Has anybody seen where all the good stories went? I go to the bookstore, I can't find any new ones in the Literature section. I'm reading a lot of prize-winning books, and I'm stopping fifteen, fifty, sometimes a hundred pages in. I don't care what happens to anybody, not that much of anything does happen in what passes for a story these days. I get up to fix a cup of coffee and suddenly I can't remember a thing I was reading. This is not early Alzheimer's. This is modern fiction.

Read the dust jacket of your latest literary wonder and it will practically sing how the author's prose is a)luminous b)incandescent c)sparkling d)all of the above. But I am not buying Christmas Tree lights. I want to sit down and find myself someplace else. And I got to prefer that someplace else to my own life, and my own life is pretty interesting.

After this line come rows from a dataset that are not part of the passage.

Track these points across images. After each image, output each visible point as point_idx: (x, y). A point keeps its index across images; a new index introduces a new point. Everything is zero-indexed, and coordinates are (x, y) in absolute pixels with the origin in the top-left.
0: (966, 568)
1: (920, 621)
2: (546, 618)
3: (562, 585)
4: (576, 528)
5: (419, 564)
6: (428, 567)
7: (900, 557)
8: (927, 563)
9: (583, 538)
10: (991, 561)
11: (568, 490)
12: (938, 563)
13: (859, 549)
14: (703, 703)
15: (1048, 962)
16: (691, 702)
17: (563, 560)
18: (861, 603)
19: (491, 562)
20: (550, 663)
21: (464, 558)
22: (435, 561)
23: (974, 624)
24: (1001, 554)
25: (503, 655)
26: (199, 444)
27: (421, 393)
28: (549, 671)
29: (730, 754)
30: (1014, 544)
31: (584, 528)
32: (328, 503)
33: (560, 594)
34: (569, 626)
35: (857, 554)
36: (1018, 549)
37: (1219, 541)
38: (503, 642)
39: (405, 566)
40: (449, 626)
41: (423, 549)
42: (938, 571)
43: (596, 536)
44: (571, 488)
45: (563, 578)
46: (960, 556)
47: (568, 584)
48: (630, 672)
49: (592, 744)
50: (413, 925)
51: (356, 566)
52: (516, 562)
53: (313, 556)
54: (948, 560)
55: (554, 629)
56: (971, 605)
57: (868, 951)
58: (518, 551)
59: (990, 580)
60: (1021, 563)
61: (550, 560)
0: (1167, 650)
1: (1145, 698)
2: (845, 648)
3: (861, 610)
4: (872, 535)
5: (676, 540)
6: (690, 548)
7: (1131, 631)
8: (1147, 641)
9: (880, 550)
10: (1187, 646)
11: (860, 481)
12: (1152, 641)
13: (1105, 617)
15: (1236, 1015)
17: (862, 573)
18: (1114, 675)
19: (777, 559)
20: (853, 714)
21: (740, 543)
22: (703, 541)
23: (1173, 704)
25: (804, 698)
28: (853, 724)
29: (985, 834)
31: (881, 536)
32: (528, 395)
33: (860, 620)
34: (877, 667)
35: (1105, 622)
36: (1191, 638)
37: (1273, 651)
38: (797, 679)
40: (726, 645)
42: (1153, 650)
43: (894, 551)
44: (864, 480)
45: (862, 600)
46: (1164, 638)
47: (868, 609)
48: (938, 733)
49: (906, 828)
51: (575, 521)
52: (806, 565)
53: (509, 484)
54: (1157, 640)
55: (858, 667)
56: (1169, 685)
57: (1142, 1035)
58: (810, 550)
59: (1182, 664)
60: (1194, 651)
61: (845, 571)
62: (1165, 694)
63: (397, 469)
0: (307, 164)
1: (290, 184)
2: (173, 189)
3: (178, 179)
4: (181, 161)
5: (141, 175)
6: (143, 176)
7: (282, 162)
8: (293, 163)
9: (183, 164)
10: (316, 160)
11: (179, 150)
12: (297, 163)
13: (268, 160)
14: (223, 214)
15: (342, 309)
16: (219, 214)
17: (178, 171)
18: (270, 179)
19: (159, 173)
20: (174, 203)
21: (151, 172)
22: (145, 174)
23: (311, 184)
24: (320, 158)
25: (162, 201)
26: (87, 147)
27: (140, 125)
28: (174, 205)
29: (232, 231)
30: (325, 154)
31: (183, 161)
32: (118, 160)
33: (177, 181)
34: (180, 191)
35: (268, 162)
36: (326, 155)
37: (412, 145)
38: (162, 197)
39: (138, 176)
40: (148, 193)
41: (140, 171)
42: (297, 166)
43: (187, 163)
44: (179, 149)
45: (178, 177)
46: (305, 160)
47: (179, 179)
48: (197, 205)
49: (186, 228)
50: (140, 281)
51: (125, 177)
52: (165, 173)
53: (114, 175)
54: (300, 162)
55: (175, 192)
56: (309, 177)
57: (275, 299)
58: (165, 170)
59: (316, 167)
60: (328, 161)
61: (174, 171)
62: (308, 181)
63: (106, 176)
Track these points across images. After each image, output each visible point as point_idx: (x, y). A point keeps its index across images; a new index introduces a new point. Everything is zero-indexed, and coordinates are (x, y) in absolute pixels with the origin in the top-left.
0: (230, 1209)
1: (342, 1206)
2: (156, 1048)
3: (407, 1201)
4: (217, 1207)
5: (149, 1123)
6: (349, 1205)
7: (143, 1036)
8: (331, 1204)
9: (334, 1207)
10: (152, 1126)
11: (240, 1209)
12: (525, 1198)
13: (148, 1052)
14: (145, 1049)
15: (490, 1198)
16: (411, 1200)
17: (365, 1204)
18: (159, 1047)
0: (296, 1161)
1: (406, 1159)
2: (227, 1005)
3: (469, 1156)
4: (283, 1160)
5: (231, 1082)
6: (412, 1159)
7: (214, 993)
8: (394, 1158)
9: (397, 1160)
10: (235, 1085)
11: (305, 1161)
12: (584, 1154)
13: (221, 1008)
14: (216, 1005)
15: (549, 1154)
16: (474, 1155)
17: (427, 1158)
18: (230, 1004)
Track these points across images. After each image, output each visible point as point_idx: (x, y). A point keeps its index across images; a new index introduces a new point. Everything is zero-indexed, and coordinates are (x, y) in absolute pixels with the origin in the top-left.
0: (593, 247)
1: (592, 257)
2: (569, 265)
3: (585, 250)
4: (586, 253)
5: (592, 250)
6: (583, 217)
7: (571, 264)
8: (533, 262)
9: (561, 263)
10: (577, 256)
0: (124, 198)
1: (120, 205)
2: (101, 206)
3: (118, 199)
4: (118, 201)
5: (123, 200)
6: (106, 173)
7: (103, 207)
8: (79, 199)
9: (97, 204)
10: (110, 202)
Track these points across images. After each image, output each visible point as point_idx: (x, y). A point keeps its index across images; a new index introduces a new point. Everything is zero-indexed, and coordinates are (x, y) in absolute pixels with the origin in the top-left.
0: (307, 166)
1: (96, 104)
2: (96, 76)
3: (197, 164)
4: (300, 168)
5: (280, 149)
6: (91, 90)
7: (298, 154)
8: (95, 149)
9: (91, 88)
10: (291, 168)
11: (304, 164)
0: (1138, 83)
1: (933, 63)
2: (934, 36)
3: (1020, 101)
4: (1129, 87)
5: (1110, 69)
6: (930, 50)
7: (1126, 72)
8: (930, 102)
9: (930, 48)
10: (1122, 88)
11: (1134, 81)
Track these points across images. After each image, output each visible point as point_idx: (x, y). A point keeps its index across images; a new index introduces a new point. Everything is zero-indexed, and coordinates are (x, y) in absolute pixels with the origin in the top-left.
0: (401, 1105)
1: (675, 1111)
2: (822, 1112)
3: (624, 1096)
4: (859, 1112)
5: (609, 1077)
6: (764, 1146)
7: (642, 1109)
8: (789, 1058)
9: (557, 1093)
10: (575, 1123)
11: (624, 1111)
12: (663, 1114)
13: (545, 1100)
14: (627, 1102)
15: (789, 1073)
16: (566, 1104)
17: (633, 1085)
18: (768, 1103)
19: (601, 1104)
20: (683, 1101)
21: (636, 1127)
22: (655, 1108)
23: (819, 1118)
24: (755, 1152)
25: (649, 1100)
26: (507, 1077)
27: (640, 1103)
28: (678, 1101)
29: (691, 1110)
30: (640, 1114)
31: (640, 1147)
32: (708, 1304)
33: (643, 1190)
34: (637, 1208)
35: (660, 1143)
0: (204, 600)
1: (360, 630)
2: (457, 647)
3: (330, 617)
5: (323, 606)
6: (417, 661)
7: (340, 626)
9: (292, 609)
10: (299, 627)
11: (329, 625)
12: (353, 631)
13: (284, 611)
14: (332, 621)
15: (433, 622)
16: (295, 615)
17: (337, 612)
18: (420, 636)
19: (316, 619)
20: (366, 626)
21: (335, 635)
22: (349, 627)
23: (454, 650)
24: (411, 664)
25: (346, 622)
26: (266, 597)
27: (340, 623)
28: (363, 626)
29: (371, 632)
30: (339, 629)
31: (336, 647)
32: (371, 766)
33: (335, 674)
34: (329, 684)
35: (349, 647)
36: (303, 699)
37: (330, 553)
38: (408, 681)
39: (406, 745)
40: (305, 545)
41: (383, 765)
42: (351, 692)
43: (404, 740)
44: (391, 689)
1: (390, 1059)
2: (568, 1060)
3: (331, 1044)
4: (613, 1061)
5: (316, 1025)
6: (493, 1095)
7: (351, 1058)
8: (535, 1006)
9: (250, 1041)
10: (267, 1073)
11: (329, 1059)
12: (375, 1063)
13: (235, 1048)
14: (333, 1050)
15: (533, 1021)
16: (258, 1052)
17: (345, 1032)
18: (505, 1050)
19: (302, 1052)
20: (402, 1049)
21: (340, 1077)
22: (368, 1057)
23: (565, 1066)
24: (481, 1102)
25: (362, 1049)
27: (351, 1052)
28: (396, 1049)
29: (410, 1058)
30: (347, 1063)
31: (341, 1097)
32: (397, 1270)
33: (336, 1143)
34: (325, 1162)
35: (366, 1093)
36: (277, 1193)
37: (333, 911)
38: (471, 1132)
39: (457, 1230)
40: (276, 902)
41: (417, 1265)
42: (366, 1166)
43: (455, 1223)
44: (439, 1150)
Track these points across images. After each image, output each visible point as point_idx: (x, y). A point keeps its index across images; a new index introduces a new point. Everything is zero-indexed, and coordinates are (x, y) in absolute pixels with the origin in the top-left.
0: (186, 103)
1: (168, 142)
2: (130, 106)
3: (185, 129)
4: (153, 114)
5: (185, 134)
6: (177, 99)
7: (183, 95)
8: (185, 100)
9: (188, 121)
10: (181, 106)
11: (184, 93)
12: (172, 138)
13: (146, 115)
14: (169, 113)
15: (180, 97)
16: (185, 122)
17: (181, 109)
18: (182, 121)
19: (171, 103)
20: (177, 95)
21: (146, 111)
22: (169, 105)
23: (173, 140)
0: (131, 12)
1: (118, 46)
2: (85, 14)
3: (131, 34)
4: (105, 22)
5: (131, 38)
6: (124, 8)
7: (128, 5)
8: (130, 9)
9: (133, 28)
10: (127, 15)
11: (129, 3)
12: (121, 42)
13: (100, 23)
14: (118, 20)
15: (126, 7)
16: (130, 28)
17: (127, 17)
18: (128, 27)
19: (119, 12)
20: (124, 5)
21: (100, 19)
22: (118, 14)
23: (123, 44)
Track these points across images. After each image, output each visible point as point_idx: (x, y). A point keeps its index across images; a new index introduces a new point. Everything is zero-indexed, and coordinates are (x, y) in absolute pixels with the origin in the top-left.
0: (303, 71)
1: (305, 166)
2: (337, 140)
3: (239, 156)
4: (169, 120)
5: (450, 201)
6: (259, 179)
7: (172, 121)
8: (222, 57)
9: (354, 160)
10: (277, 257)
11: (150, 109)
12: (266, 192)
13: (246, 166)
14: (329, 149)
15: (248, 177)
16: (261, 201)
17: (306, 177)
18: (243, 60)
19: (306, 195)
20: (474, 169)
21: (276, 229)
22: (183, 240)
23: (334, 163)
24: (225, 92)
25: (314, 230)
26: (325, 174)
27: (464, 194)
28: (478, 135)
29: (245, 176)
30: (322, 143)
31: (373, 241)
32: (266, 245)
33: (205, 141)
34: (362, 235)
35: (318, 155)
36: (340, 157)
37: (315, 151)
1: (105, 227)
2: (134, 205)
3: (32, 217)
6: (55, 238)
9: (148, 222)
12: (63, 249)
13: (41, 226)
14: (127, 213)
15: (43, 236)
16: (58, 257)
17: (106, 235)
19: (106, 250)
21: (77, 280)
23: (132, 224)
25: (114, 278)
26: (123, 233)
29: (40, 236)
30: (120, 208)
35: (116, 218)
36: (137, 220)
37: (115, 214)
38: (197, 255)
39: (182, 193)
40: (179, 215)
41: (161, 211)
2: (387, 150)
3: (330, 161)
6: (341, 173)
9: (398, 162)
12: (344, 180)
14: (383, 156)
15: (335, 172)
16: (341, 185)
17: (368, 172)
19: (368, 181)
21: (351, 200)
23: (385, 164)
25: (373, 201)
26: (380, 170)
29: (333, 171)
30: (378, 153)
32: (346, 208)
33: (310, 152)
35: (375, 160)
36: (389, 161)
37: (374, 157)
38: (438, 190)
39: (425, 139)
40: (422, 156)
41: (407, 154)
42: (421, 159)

Maybe that's it. Maybe your book critics don't like their life so much and so anything with pretty words, clever and obscure cross-references, and distracting odd events all strung together with what I call the New Sentimental Cynicism gives them the feeling that things ain't so bad when they look up and see their own reflection in the window by the chair. Boredom is relative.

But me, if you ain't gonna give me a great story with stuff that propels a character I love or love-to-hate through a world to some kind of resolution, I got better things to do. Things with a beginning, middle, and end, like a manicure. Or a walk with the dog. Or a trip to the laundromat. No time for this Fiction with a capital "F."